The telecoms operator announced that it had conducted a successful trial of Light Fidelity, also know as Li-Fi, in conjunction with local start up Zero1, which promises to allow users to download HD movies in seconds.
Li-Fi, first unveiled by Harold Haas of the University of Edinburgh in 2011, uses visible light communication (VLC) to transmit data at extremely high speeds, by turning LED bulbs on and off at very high speeds imperceptible to the human eye.
Its reliance on light waves and existing LED bulbs makes the technology significantly cheaper to operate than traditional Wi-Fi networks, offering significantly higher speeds.
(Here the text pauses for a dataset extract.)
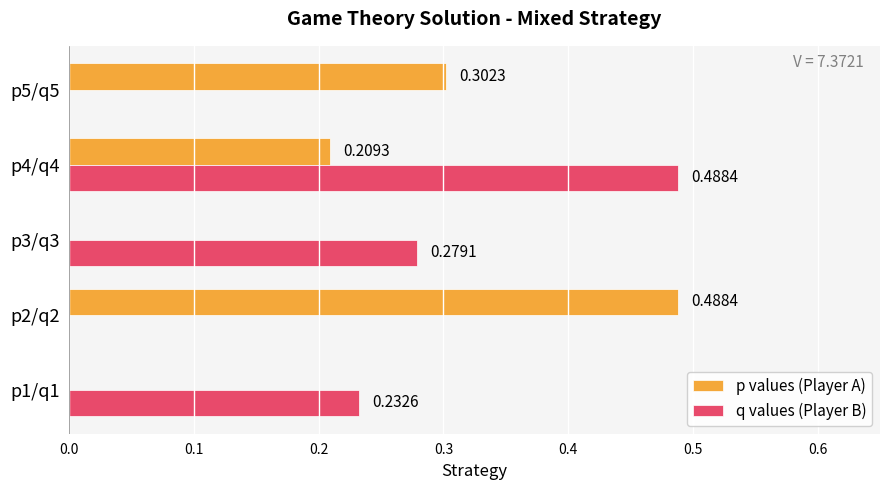

Between p3/q3 and p5/q5, which series saw the biggest shift?

p values (Player A)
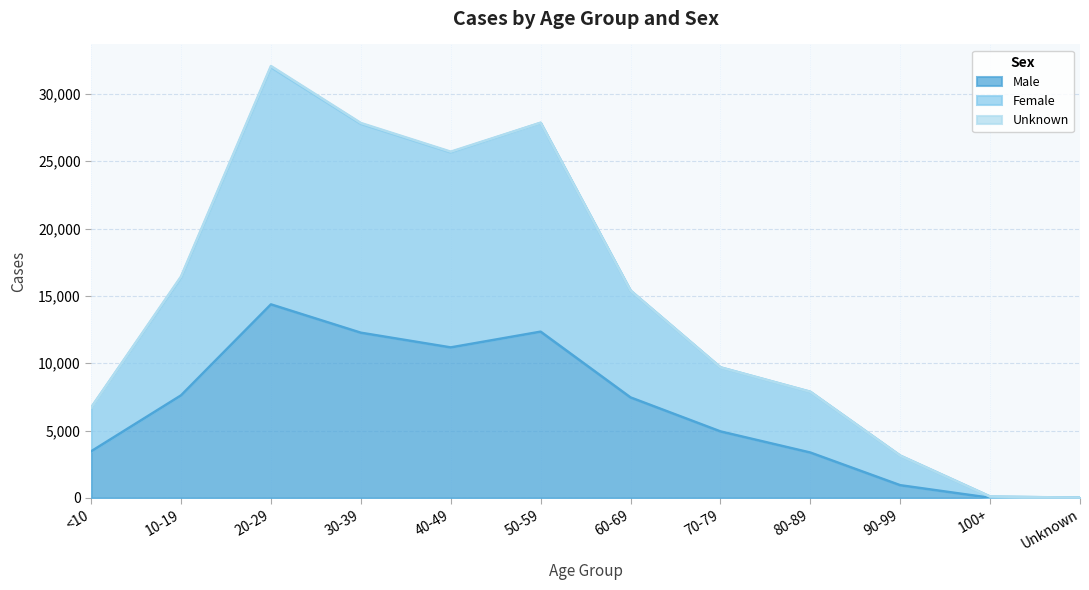

What is the difference between the Male values at 50-59 and Unknown?

12336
Tests conducted by researchers in Estonia in November achieved transmission speeds of 1GB per second over Li-Fi in real world conditions, with speeds of up to 224GB per second in laboratory conditions.
“We are currently working with major businesses to create tailor-made Li-Fi solutions and to test and validate the applications so that we can ensure we offer the latest in innovation to our valued customers,” said Saleem Al Balooshi, executive vice president at du.
The operator did not comment as to when the technology would be commercially launched in the UAE.
PureLifi, a company started by Mr Haas, announced a partnership with the French lighting company Lucibel in December, with a view to launching commercial products by the third quarter of this year.
Li-Fi is currently not without drawbacks; due to its reliance on light waves, the technology will not work outside during daylight, and cannot travel through walls, giving it a narrower range than Wi-Fi.
The technology’s short range, however, offers advantages for secure communications, according to du, making it suitable for environments including hospitals, company headquarters, transport, and security agencies.